CUSE student of the week: Lauren Eckert

Author: Provided

Lauren Eckert and Michael Cramer


Congratulations to Lauren Eckert for being named the CUSE (Center for Undergraduate Scholarly Engagement) Student of the Week!

"As a current environmental science major with minors in both anthropology and Portuguese at the University of Notre Dame, I have been granted a versatile and wonderful undergraduate experience. My exciting field research experiences are vast and include work to further Kit Fox Conservation in the deserts of Colorado, independent analysis of Forest Deer Mouse foraging in the Upper Peninsula, and demographic data collection of the Muriqui Monkeys of Southeastern Brazil. My academic and adventurous pursuits have been largely afforded by the generosity of CUSE, who most recently awarded me funding to present my independent Forest Deer Mouse research at the 20th Annual Wildlife Society Conference in Milwaukee, Wisc. CUSE has also been instrumental in my acquisition of the environmentally-based U’dall Scholarship and application to be an international Fulbright Scholar. My future goals include attaining a doctorate in Wildlife Ecology and integrating ecological information with more traditional knowledge patterns of indigenous cultures to further conservation attempts and preserve the dignity of ecosystems and diverse human cultures," said Lauren Eckert.

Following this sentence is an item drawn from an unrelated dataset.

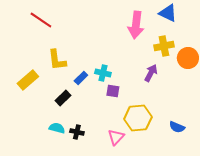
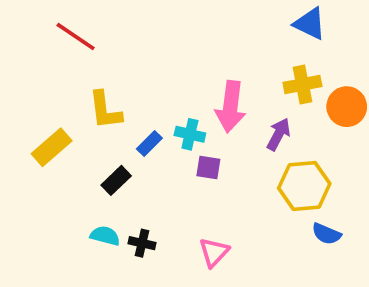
pink arrow: (136, 25) -> (231, 107), moved
yellow hexagon: (138, 118) -> (304, 186), moved

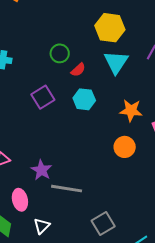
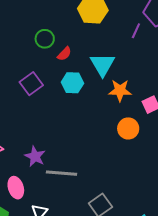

Michael Cramer is an assistant teaching professor of biological sciences and assistant director of the University of Notre Dame Environmental Center (UNDERC) East location. His research interests are based in community ecology and behavioral ecology. He is studying the non-consumptive effects of predators on prey behavior. He is currently investigating how mice respond to odors produced by a specialist predator, the mink, and a generalist predator, the coyote. He is also researching how mice alter their foraging behavior in the presence of signals of avian predators, and conducting experiments investigating how porcupines and snowshoe hares alter their foraging behavior in the presence of fisher and coyote scent.